### [WORK ORDER]
An exact copy of the data is needed, one that excludes all pictures.

►

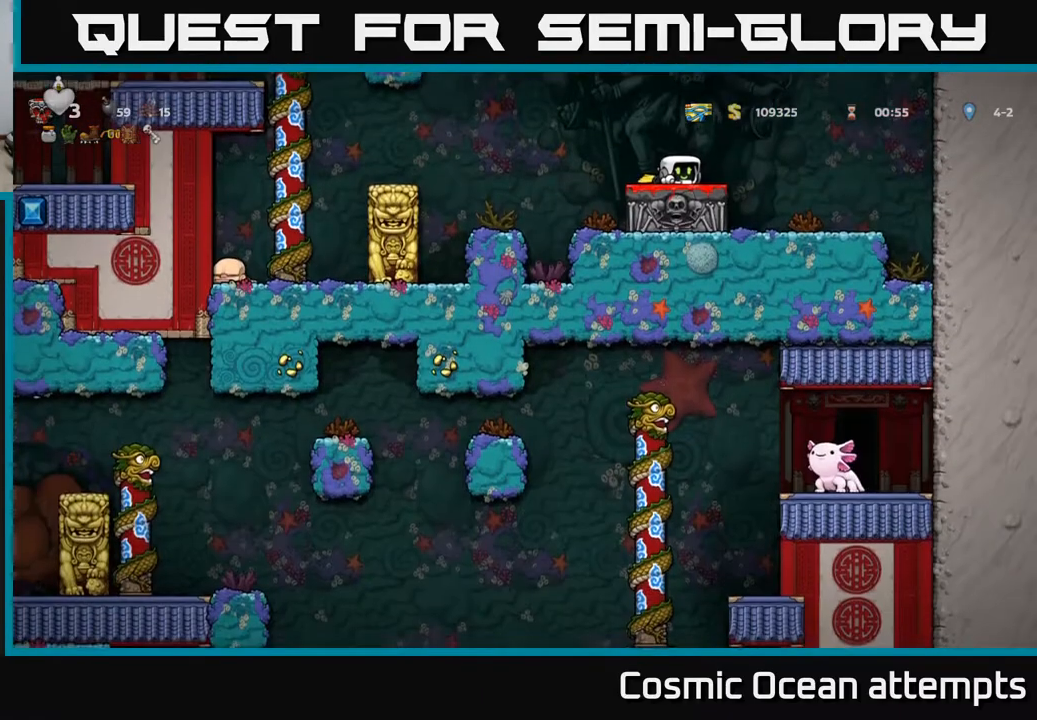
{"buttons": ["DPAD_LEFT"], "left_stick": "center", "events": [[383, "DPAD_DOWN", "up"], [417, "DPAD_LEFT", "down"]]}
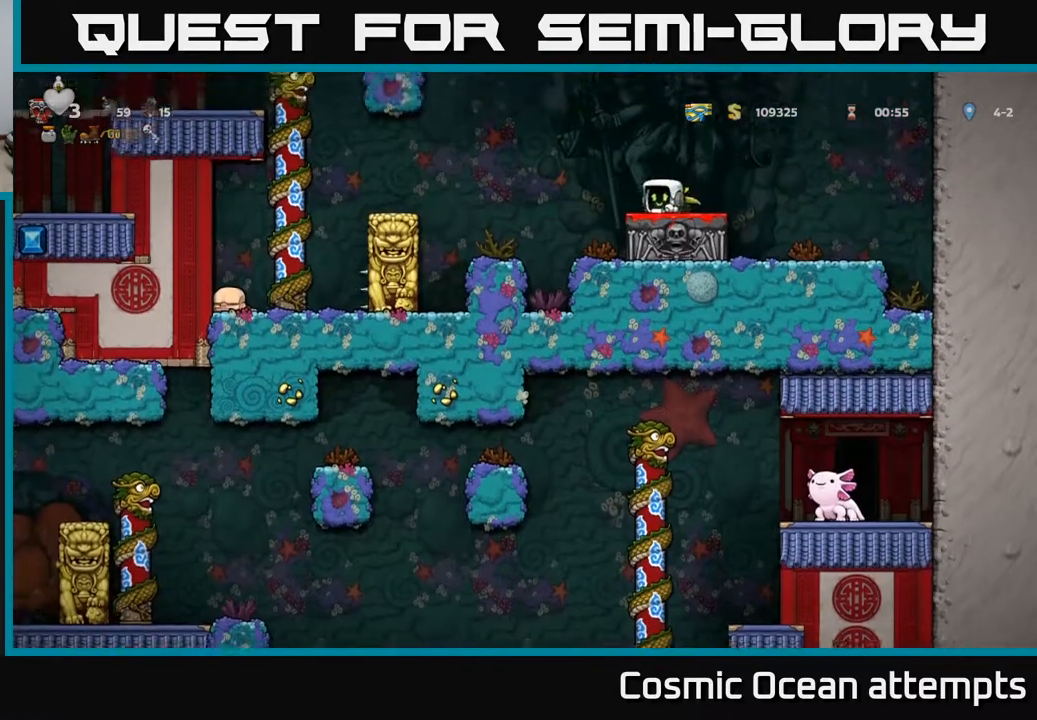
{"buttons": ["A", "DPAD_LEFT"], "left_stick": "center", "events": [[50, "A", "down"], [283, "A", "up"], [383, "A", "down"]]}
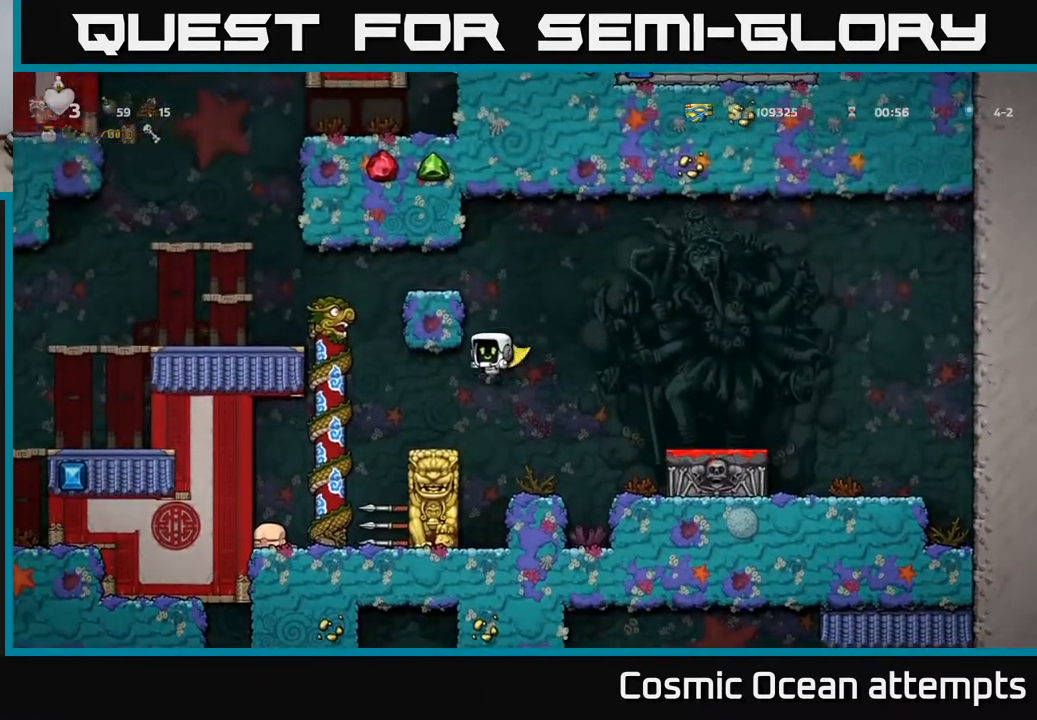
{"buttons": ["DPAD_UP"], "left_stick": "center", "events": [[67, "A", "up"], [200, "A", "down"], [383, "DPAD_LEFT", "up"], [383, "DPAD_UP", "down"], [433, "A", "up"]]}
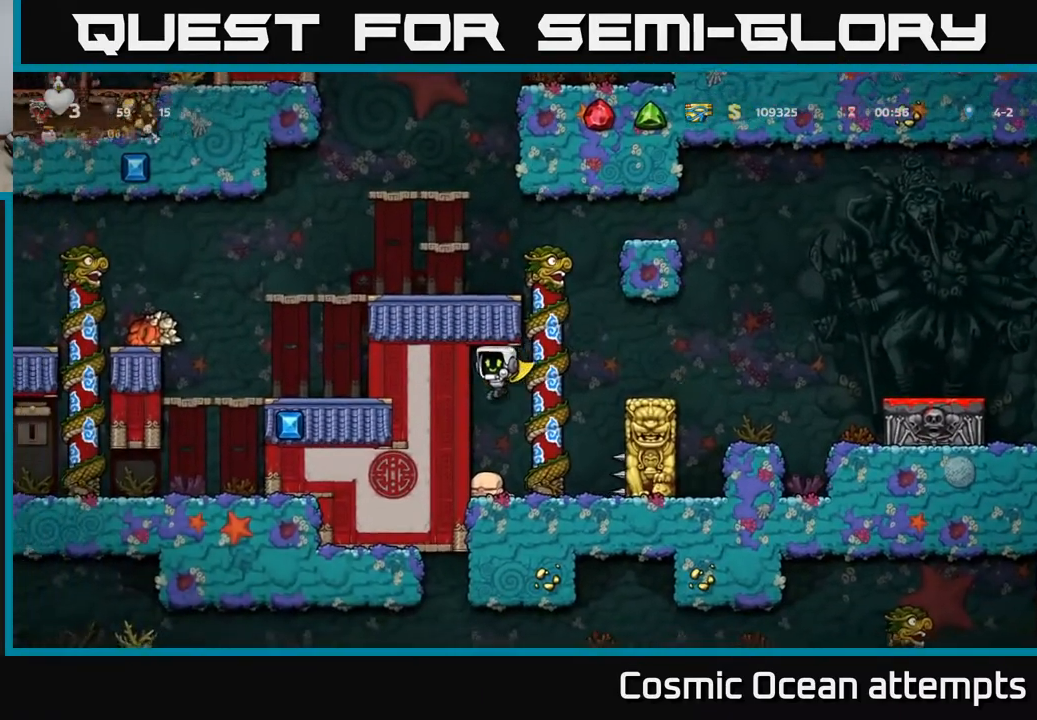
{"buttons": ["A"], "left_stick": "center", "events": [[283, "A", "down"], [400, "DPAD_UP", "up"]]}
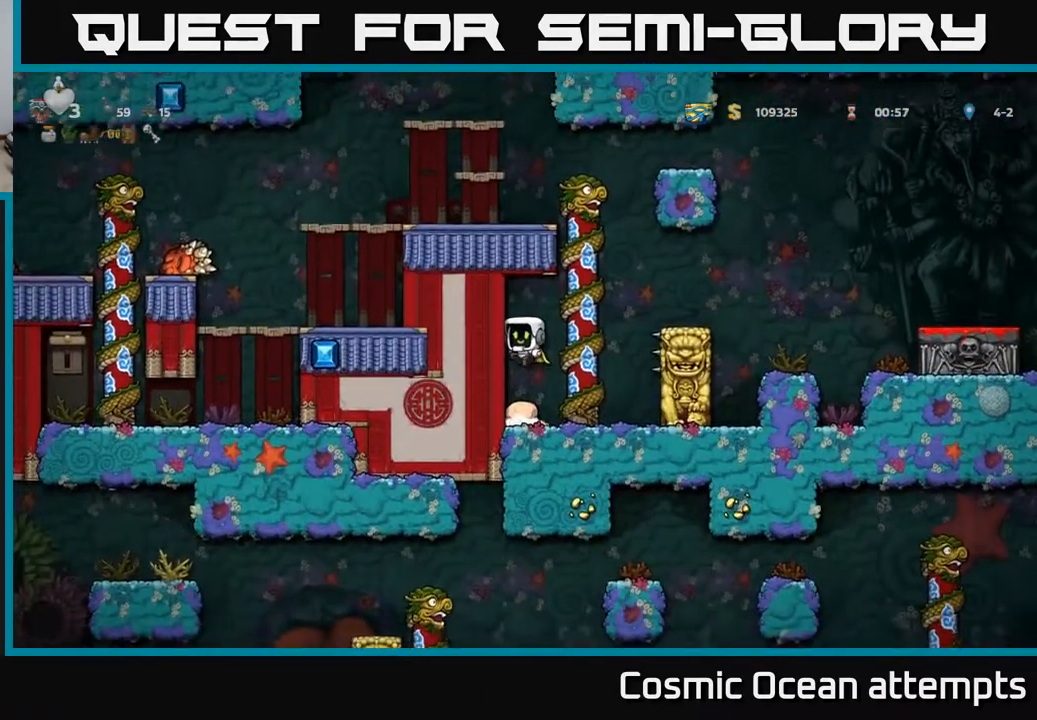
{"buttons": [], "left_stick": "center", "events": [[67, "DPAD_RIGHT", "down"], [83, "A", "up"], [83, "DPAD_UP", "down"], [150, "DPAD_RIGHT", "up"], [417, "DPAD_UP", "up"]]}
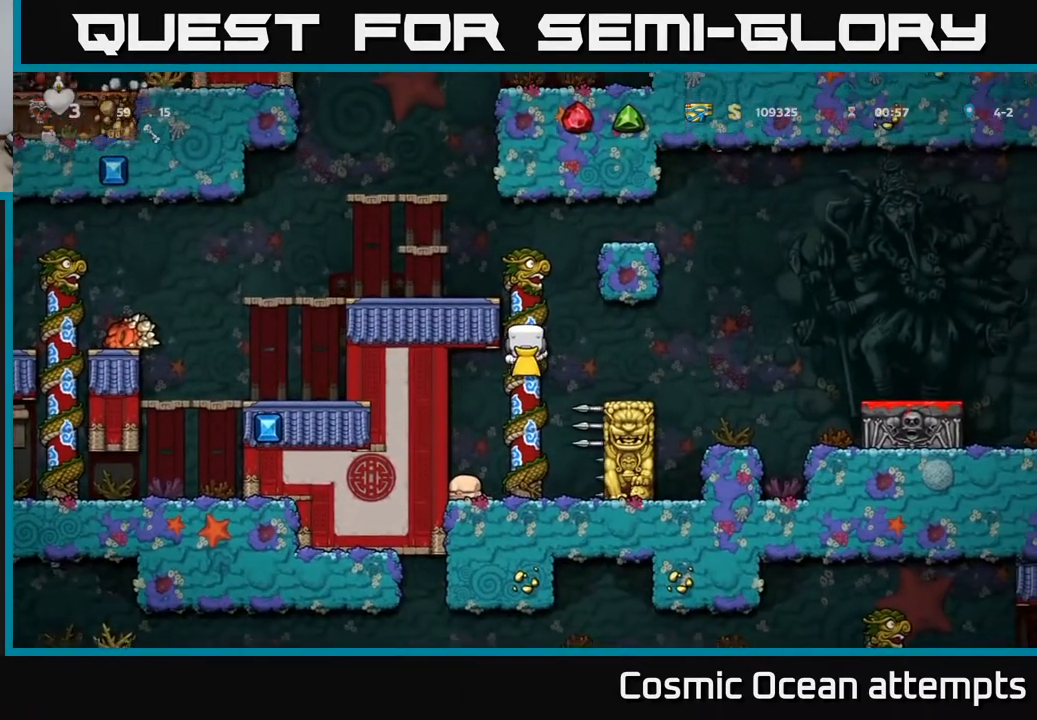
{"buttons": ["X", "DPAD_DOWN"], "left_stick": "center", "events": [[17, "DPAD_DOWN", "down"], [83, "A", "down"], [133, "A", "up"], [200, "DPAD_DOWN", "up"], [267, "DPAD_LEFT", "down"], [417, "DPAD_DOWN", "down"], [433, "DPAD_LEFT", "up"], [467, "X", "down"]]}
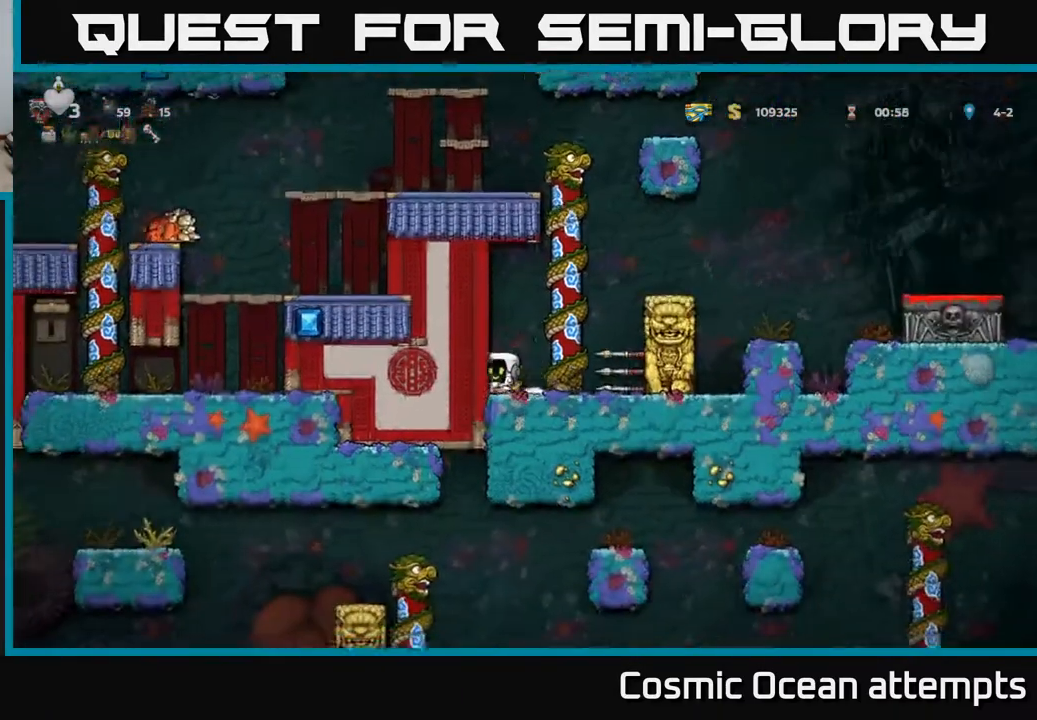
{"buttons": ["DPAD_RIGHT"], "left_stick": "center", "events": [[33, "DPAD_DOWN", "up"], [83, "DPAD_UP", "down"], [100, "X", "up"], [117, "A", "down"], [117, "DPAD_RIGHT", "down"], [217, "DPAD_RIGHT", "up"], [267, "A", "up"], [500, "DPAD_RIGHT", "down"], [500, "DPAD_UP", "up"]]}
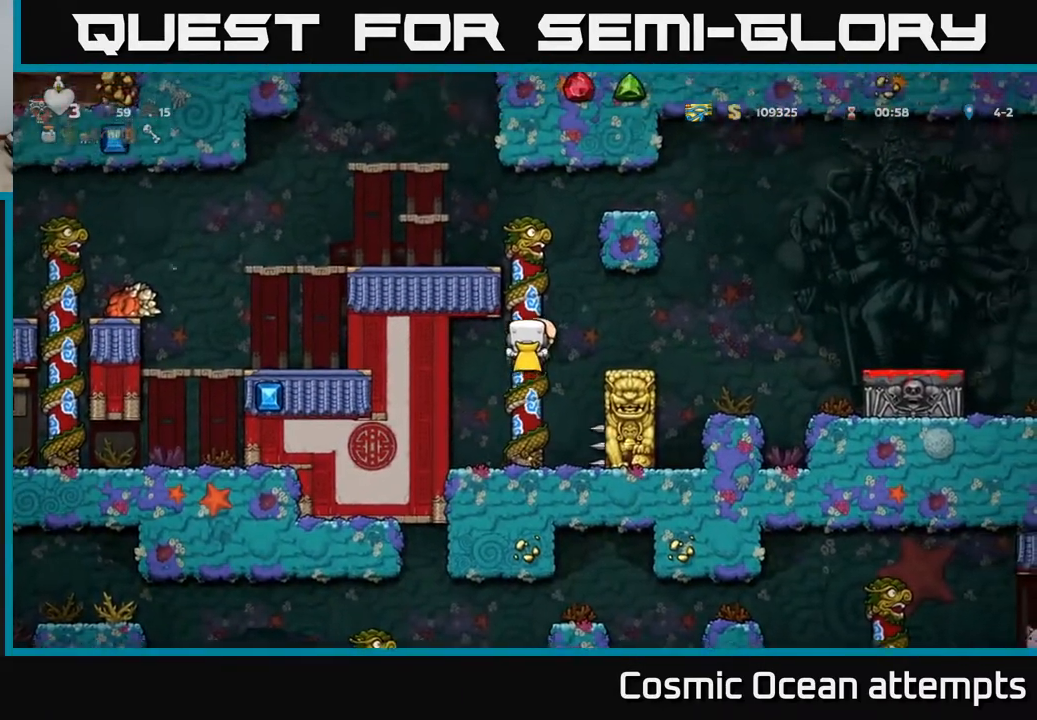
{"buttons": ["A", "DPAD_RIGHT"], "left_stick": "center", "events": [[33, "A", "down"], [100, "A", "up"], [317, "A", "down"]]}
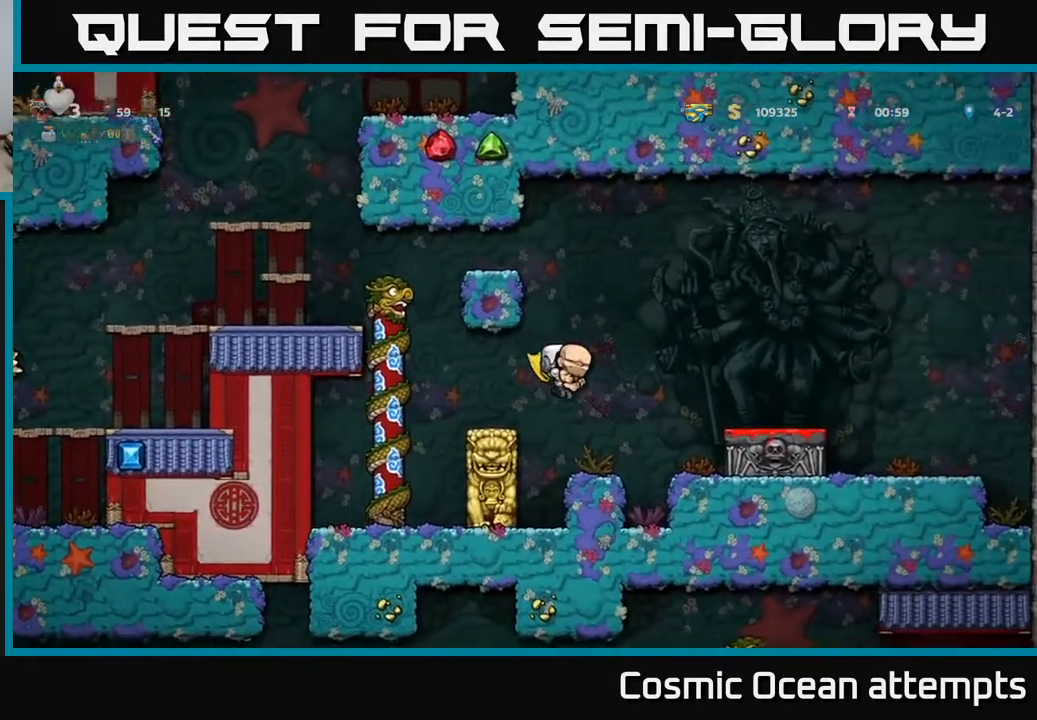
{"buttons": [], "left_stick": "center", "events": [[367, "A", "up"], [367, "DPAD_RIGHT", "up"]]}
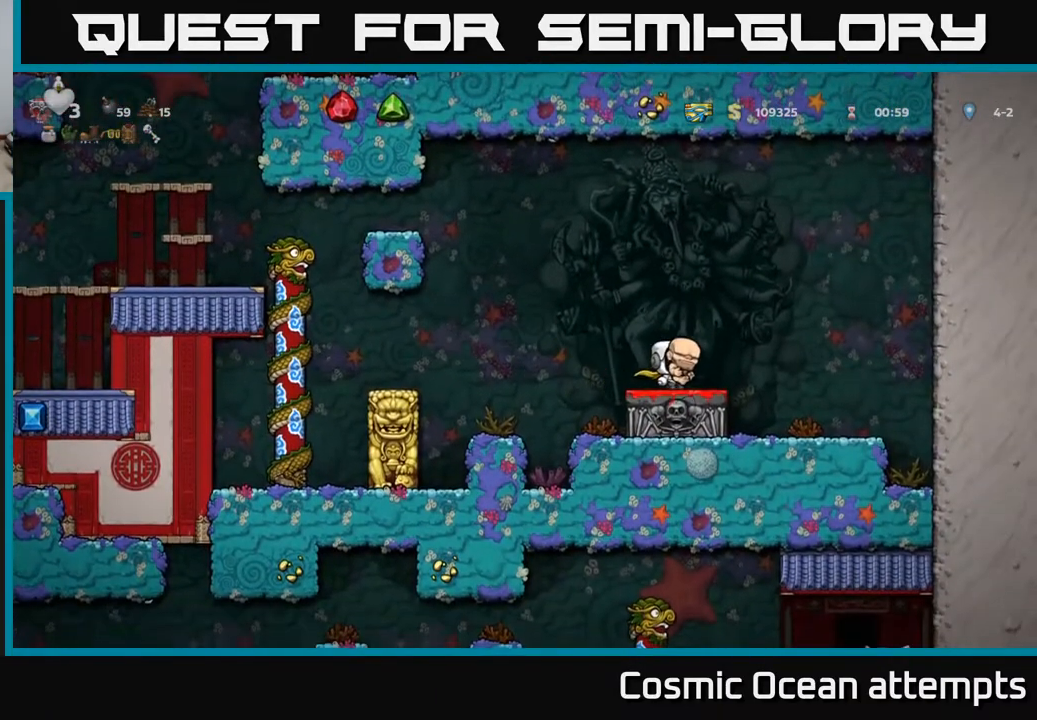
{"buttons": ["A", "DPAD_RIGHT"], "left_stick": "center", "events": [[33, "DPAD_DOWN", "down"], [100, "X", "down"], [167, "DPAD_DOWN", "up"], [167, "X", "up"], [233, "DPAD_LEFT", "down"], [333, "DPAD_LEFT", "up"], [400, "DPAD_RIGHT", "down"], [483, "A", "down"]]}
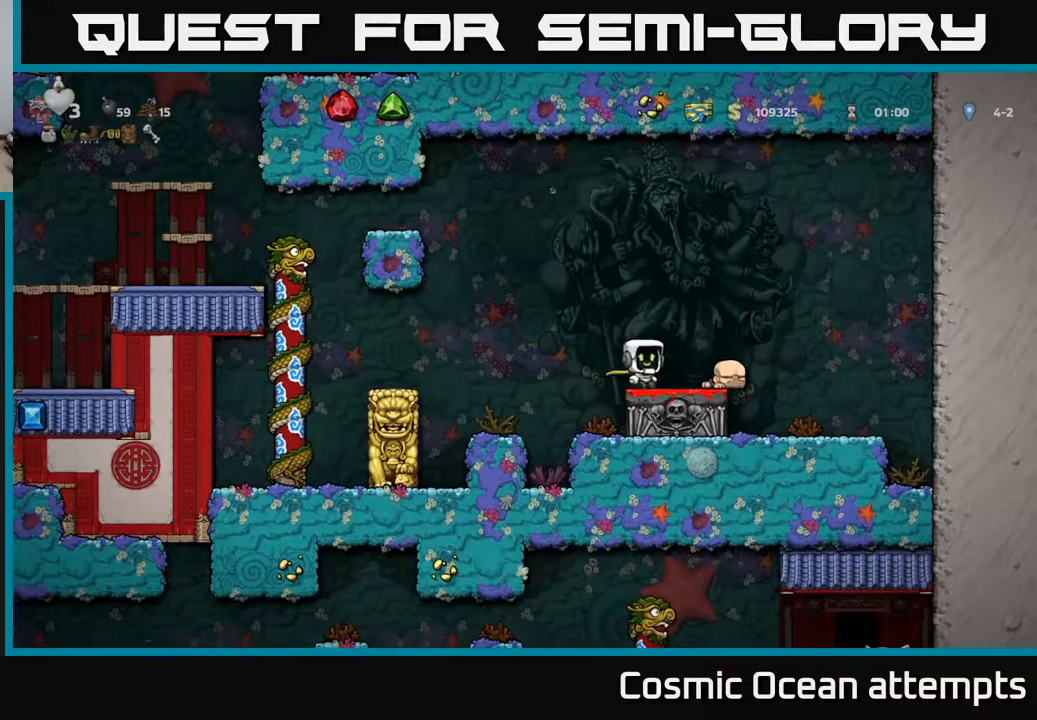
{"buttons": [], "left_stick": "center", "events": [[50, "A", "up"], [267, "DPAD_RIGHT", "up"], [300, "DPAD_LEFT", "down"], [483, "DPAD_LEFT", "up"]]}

◄

### [EXERCISE RESULT]
{"buttons": ["DPAD_LEFT"], "left_stick": "center", "events": [[383, "DPAD_DOWN", "up"], [417, "DPAD_LEFT", "down"]]}
{"buttons": ["A", "DPAD_LEFT"], "left_stick": "center", "events": [[50, "A", "down"], [283, "A", "up"], [383, "A", "down"]]}
{"buttons": ["DPAD_UP"], "left_stick": "center", "events": [[67, "A", "up"], [200, "A", "down"], [383, "DPAD_LEFT", "up"], [383, "DPAD_UP", "down"], [433, "A", "up"]]}
{"buttons": ["A"], "left_stick": "center", "events": [[283, "A", "down"], [400, "DPAD_UP", "up"]]}
{"buttons": [], "left_stick": "center", "events": [[67, "DPAD_RIGHT", "down"], [83, "A", "up"], [83, "DPAD_UP", "down"], [150, "DPAD_RIGHT", "up"], [417, "DPAD_UP", "up"]]}
{"buttons": ["X", "DPAD_DOWN"], "left_stick": "center", "events": [[17, "DPAD_DOWN", "down"], [83, "A", "down"], [133, "A", "up"], [200, "DPAD_DOWN", "up"], [267, "DPAD_LEFT", "down"], [417, "DPAD_DOWN", "down"], [433, "DPAD_LEFT", "up"], [467, "X", "down"]]}
{"buttons": ["DPAD_RIGHT"], "left_stick": "center", "events": [[33, "DPAD_DOWN", "up"], [83, "DPAD_UP", "down"], [100, "X", "up"], [117, "A", "down"], [117, "DPAD_RIGHT", "down"], [217, "DPAD_RIGHT", "up"], [267, "A", "up"], [500, "DPAD_RIGHT", "down"], [500, "DPAD_UP", "up"]]}
{"buttons": ["A", "DPAD_RIGHT"], "left_stick": "center", "events": [[33, "A", "down"], [100, "A", "up"], [317, "A", "down"]]}
{"buttons": [], "left_stick": "center", "events": [[367, "A", "up"], [367, "DPAD_RIGHT", "up"]]}
{"buttons": ["A", "DPAD_RIGHT"], "left_stick": "center", "events": [[33, "DPAD_DOWN", "down"], [100, "X", "down"], [167, "DPAD_DOWN", "up"], [167, "X", "up"], [233, "DPAD_LEFT", "down"], [333, "DPAD_LEFT", "up"], [400, "DPAD_RIGHT", "down"], [483, "A", "down"]]}
{"buttons": [], "left_stick": "center", "events": [[50, "A", "up"], [267, "DPAD_RIGHT", "up"], [300, "DPAD_LEFT", "down"], [483, "DPAD_LEFT", "up"]]}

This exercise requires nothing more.